▸ Task goal
Repeat all the records exactly, omitting pictures.

▸ Source data

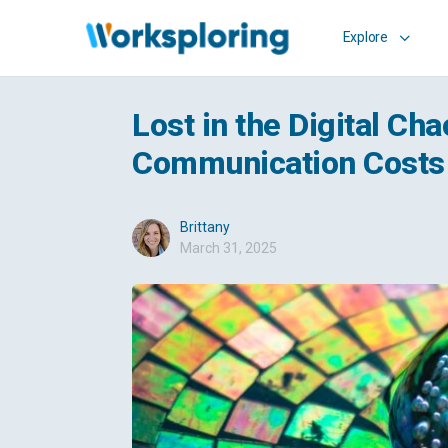
Explore
Lost in the Digital C
Communication Costs 
Brittany
March 31, 2025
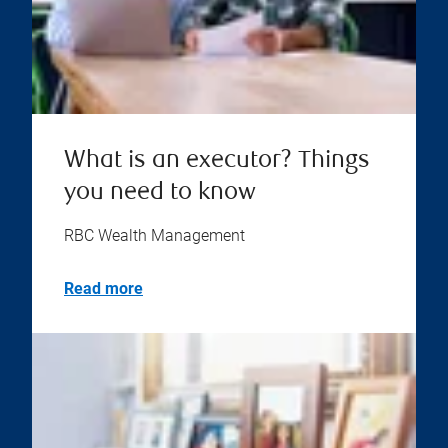
What is an executor? Things
you need to know
RBC Wealth Management
Read more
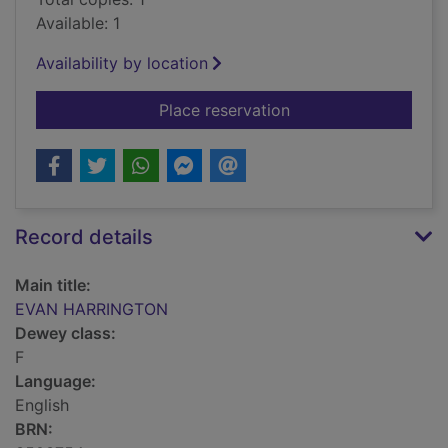
Available: 1
Availability by location
for EVAN HARRING
Place reservation
Record details
Main title:
EVAN HARRINGTON
Dewey class:
F
Language:
English
BRN:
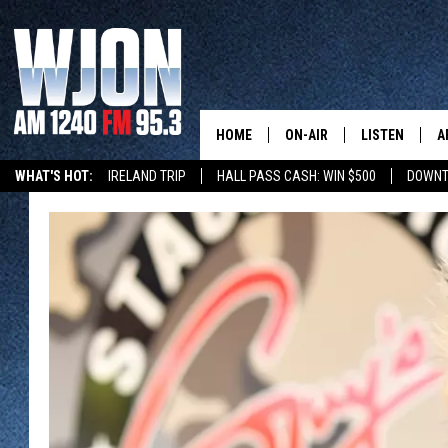
HOME
ON-AIR
LISTEN
A
WHAT'S HOT:
IRELAND TRIP
HALL PASS CASH: WIN $500
DOWNT
SCHEDULE
NEW: LATEST
DEMAND
JAY CALDWELL
GET WJON YO
KELLY CORDES
LISTEN LIVE
JIM MAURICE
WJON MOBILE
LEE VOSS
VALUE CONNE
PAUL HABSTRITT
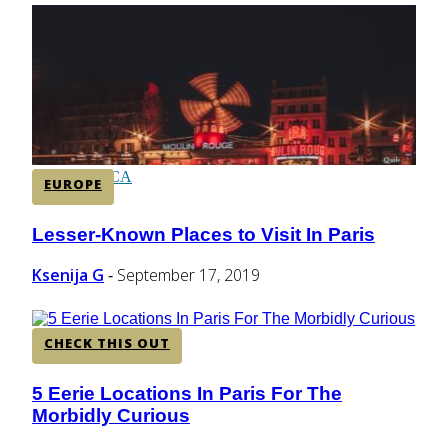
CENTRAL AMERICA
SOUTH AMERICA
AFRICA
EUROPE
Lesser-Known Places to Visit In Paris
Section
Heading
Ksenija G
September 17, 2019
-
CHECK THIS OUT
5 Eerie Locations In Paris For The
Section
Morbidly Curious
Heading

▸ Output
Explore
Lost in the Digital C
Communication Costs 
Brittany
March 31, 2025
What is an executor? Things
you need to know
RBC Wealth Management
Read more
Available: 1
Availability by location
for EVAN HARRING
Place reservation
Record details
Main title:
EVAN HARRINGTON
Dewey class:
F
Language:
English
BRN:
HOME
ON-AIR
LISTEN
A
WHAT'S HOT:
IRELAND TRIP
HALL PASS CASH: WIN $500
DOWNT
SCHEDULE
NEW: LATEST
DEMAND
JAY CALDWELL
GET WJON YO
KELLY CORDES
LISTEN LIVE
JIM MAURICE
WJON MOBILE
LEE VOSS
VALUE CONNE
PAUL HABSTRITT
CENTRAL AMERICA
SOUTH AMERICA
AFRICA
EUROPE
Lesser-Known Places to Visit In Paris
Section
Heading
Ksenija G
September 17, 2019
-
CHECK THIS OUT
5 Eerie Locations In Paris For The
Section
Morbidly Curious
Heading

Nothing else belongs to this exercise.